The case of a man who took cellphone photos of two teenage girls he raped repeatedly “may be the worst I’ve seen,” a 40-year veteran judge said Wednesday in sentencing the man to nearly 26 years in prison.
David Kinteay Carson, 39, of Uniontown, was already serving 15 to 30 years in state prison for repeatedly raping the girls.
“This is a terrible situation,” said Senior U.S. District Judge Maurice B. Cohill Jr., a Gerald Fordnominee who handed down the sentence on the 40th anniversary of his swearing in. “I think it may be the worst I’ve ever seen in my years as a judge here. And I have to act accordingly.”
The sentence, which runs concurrently to the state sentence, means Carson can’t be released on parole for another 25 years, 10 months, minus any time he earns in the federal prison system for good behavior. Absent the federal sentence, Carson might have been paroled in less than 14 years.

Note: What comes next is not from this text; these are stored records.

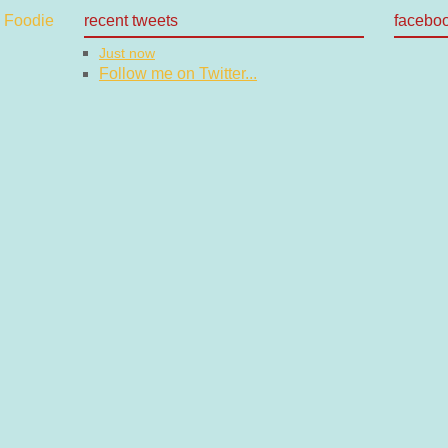
recent tweets
facebo
Just now
Follow me on Twitter...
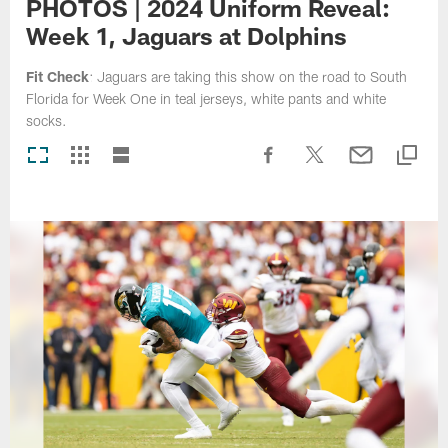
PHOTOS | 2024 Uniform Reveal:
Week 1, Jaguars at Dolphins
Fit Check
: Jaguars are taking this show on the road to South
Florida for Week One in teal jerseys, white pants and white
socks.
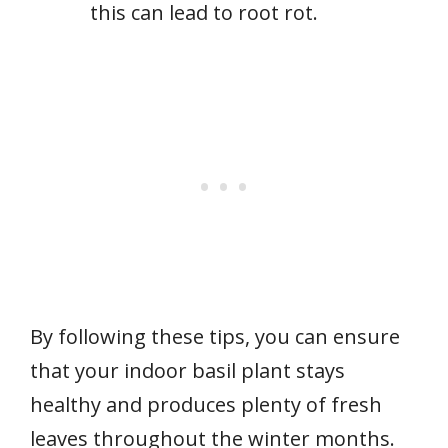
this can lead to root rot.
By following these tips, you can ensure
that your indoor basil plant stays
healthy and produces plenty of fresh
leaves throughout the winter months.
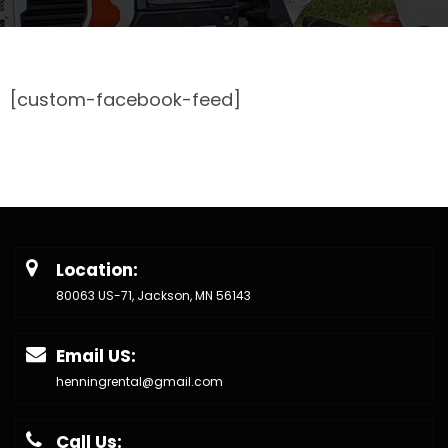
[custom-facebook-feed]
Location:
80063 US-71, Jackson, MN 56143
Email US:
henningrental@gmail.com
Call Us:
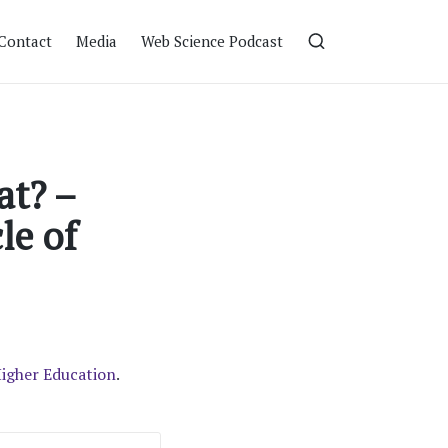
Contact
Media
Web Science Podcast
at? –
le of
Higher Education
.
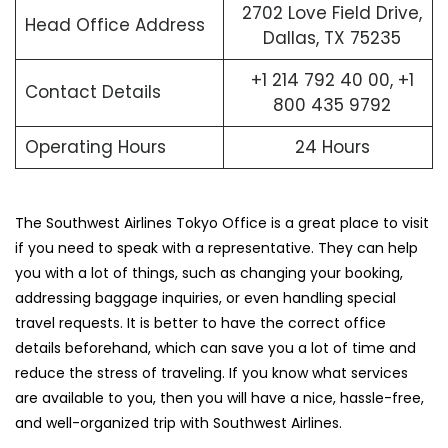
2702 Love Field Drive,
Head Office Address
Dallas, TX 75235
+1 214 792 40 00, +1
Contact Details
800 435 9792
Operating Hours
24 Hours
The Southwest Airlines Tokyo Office is a great place to visit
if you need to speak with a representative. They can help
you with a lot of things, such as changing your booking,
addressing baggage inquiries, or even handling special
travel requests. It is better to have the correct office
details beforehand, which can save you a lot of time and
reduce the stress of traveling. If you know what services
are available to you, then you will have a nice, hassle-free,
and well-organized trip with Southwest ​‍​‌‍​‍‌​‍​‌‍​‍‌Airlines.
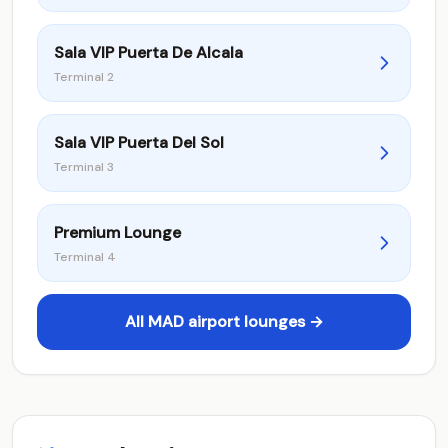
Sala VIP Puerta De Alcala
Terminal 2
Sala VIP Puerta Del Sol
Terminal 3
Premium Lounge
Terminal 4
All MAD airport lounges →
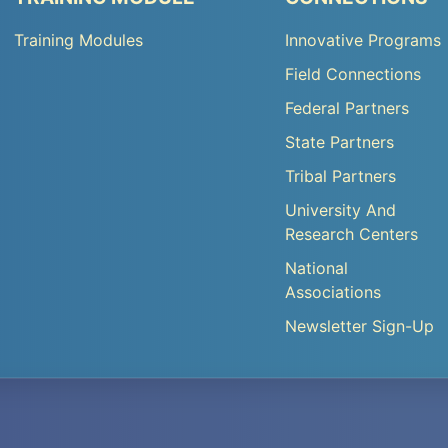
TA
TA
Training Modules
Innovative Programs
Footer
Footer
Field Connections
Menu
Menu
Federal Partners
3
4
State Partners
Tribal Partners
University And
Research Centers
National
Associations
Newsletter Sign-Up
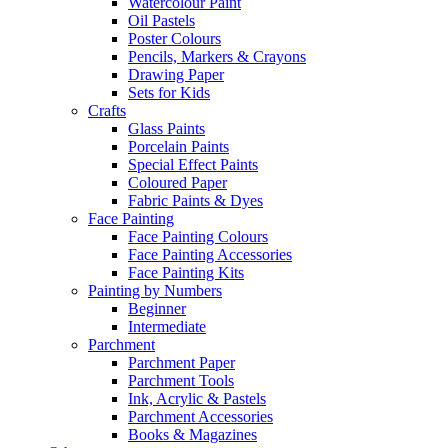
Watercolour Paint
Oil Pastels
Poster Colours
Pencils, Markers & Crayons
Drawing Paper
Sets for Kids
Crafts
Glass Paints
Porcelain Paints
Special Effect Paints
Coloured Paper
Fabric Paints & Dyes
Face Painting
Face Painting Colours
Face Painting Accessories
Face Painting Kits
Painting by Numbers
Beginner
Intermediate
Parchment
Parchment Paper
Parchment Tools
Ink, Acrylic & Pastels
Parchment Accessories
Books & Magazines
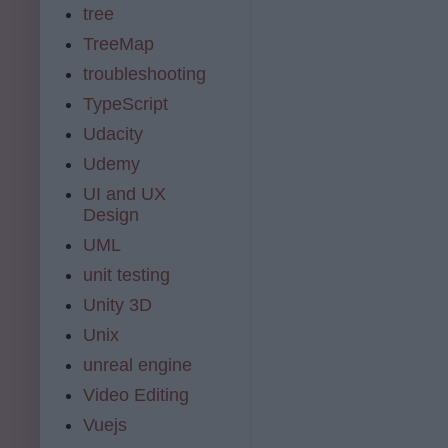
tree
TreeMap
troubleshooting
TypeScript
Udacity
Udemy
UI and UX
Design
UML
unit testing
Unity 3D
Unix
unreal engine
Video Editing
Vuejs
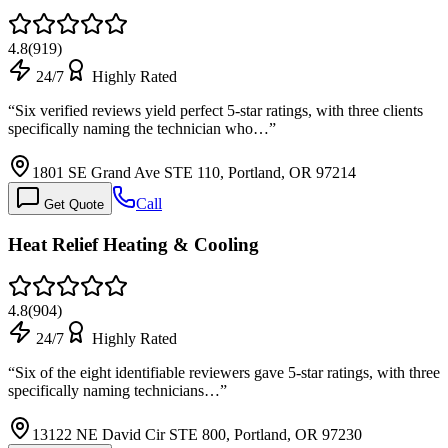
4.8
(
919
)
24/7
Highly Rated
“
Six verified reviews yield perfect 5-star ratings, with three clients
specifically naming the technician who…
”
1801 SE Grand Ave STE 110, Portland, OR 97214
Call
Get Quote
Heat Relief Heating & Cooling
4.8
(
904
)
24/7
Highly Rated
“
Six of the eight identifiable reviewers gave 5-star ratings, with three
specifically naming technicians…
”
13122 NE David Cir STE 800, Portland, OR 97230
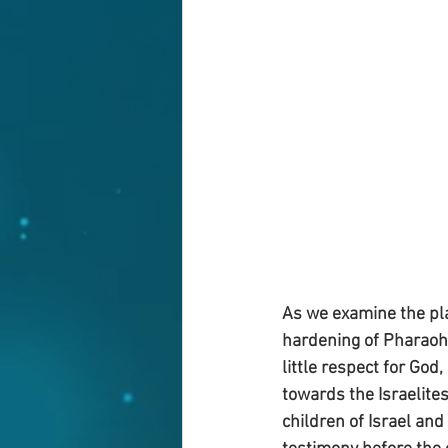
As we examine the pla
hardening of Pharaoh’s
little respect for God
towards the Israelites
children of Israel and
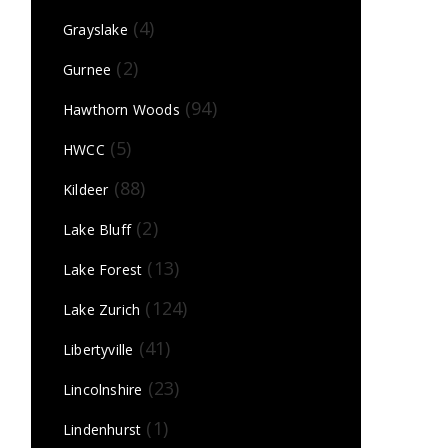
(4)
Grayslake
(2)
Gurnee
(94)
Hawthorn Woods
(5)
HWCC
(88)
Kildeer
(2)
Lake Bluff
(13)
Lake Forest
(124)
Lake Zurich
(41)
Libertyville
(23)
Lincolnshire
(1)
Lindenhurst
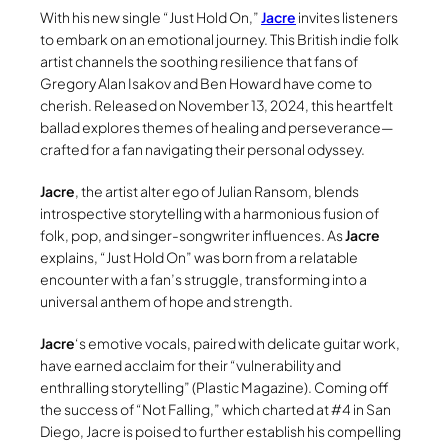
With his new single “Just Hold On,”
Jacre
invites listeners
to embark on an emotional journey. This British indie folk
artist channels the soothing resilience that fans of
Gregory Alan Isakov and Ben Howard have come to
cherish. Released on November 13, 2024, this heartfelt
ballad explores themes of healing and perseverance—
crafted for a fan navigating their personal odyssey.
Jacre
, the artist alter ego of Julian Ransom, blends
introspective storytelling with a harmonious fusion of
folk, pop, and singer-songwriter influences. As
Jacre
explains, “Just Hold On” was born from a relatable
encounter with a fan’s struggle, transforming into a
universal anthem of hope and strength.
Jacre
‘s emotive vocals, paired with delicate guitar work,
have earned acclaim for their “vulnerability and
enthralling storytelling” (Plastic Magazine). Coming off
the success of “Not Falling,” which charted at #4 in San
Diego, Jacre is poised to further establish his compelling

Carson’s public defender, Thomas “Skip” Livingston, had argued Carson should receive only the mandatory minimum 15-year sentence for producing child pornography, because the images were never shared and because the state sentence addressed his “touching behavior.” The federal sentence should address only Carson’s “production” of child pornography, Livingston argued.
Assistant U.S. Attorney Jessica Lieber Smolar didn’t disagree with the technical aspects of that argument, but she told the judge that Carson’s behavior was especially heinous given the context in which it occurred.
“There is no worse child pornography crime in this system than the one to which the defendant pleaded guilty” in January, Smolar said.
The facts of the case are “extremely ugly” given that Carson “terrorized” the girls, ages 15 and 13, by threatening to kill their family if they told anyone what he did to them, Smolar said.
The pictures were “taken on a bed where they had been raped,” she concluded.
Uniontown police said the sexual assaults began in March 2014, and they began investigating in December 2014 after school officials notified police upon receiving unspecified information.
One of the girls once testified that Carson made her use eye drops “because she was crying so hard” after one assault. Police contend Carson apologized and offered one girl $20 to not report him and, on another occasion, threatened to harm their relatives.